Where this fails is -- while unrolling to 20-30 if comparisons -- that only a few fields match the 'reflectable nested class' criteria and name, but it tries to check this for all other fields that are not further reflectable. Looping through all 20-30 fields once isn't that of a problem because there will be at least one match and action for each field -- either transferring data or recursively diving into the struct.

Basically, it seems to be related to the mixed if statement with one condition being constexpr (and requiring 'reflectable') and the other being only evaluated during run-time. :thinking:

I also dived into your runtime::invoke implementation and also got the thought of first mapping all the types (once) to a tuple-to-array of fields that only match the reflectable criteria and then to loop only through that list for matching field names.

Any thoughts on this?

Not sure what that problem with that code you're mentioning was, but please consider opening another issue.
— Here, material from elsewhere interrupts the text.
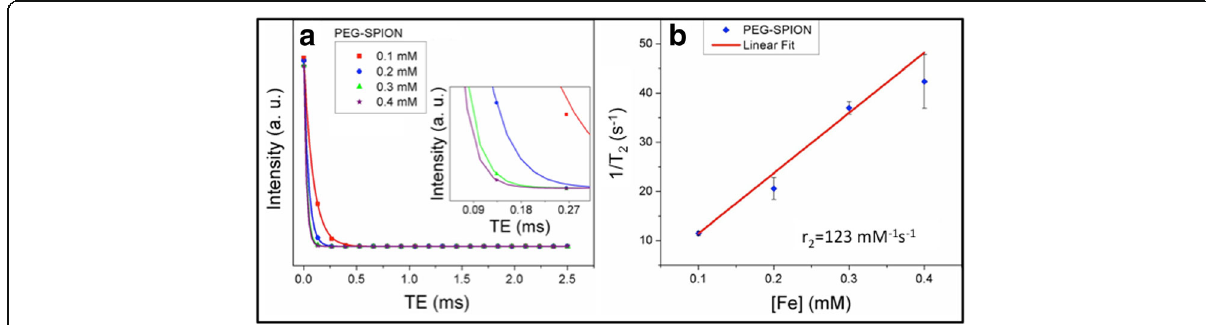
Fig. 9 a Transverse intensity vs echo time curves and b T2 relaxation rate as a function of iron concentrations for PEG-SPION at human body temperature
I added initially some debugging marks/printouts and the template instantiation for the fmt::format failed for types in branches that were supposed to ensure that they are entered only for printable (primitive) types and were also invoked for the nested structs. I guess that this is also related to the mixed evaluation of constexpr and run-time conditions. Removing thestatic_assert` seem to bypass this specific issue but is more symptomatic than the actual cause.

In any case, need to find and spend more time on this ... for the time being, I am engulfed in admin issues ...

@veselink1 thanks again for your quick help! Much appreciated! :+1:

N.B. you may close this issue if you haven't any further hints/suggestions...

RalphSteinhagen commented 3 years ago

@veselink1 found a practical (ie. good-enough) solution which combines the example you posted earlier and if constexpr (...) that narrows the if/else branches during compile-time to only the nested/reflectable classes:

int32_t searchIndex = -1;
try {
    searchIndex = static_cast<uint64_t>(findMemberIndex<T>(fieldName));
} catch (std::out_of_range &e) {
    // error handling for missing/extra unknown fields etc
}

if (intDataType == yas::getDataTypeId<START_MARKER>()) {
    // reached start of sub-structure -> dive into nested class
    for_each(refl::reflect<T>().members, [&buffer, &value, &depth, searchIndex](auto member, int32_t index) {
        using MemberType   = std::remove_reference_t<decltype(member(value))>;
        if constexpr (isReflectableClass<MemberType>()) { // should be evaluated during compile-time
            if (index == searchIndex) {
               deserialise(buffer, member(value), depth + 1);
            }
        }
    });
    buffer.position() = dataEndPosition;
    continue;
}

// handling copying data into member fields with '!isReflectableClass<MemberType>()' logic

At least the if constrexpr pretty much solved the issues I mentioned above. Haven't done any in-depth performance evaluation but the code is short... which bodes well. Thanks again for your help and hints!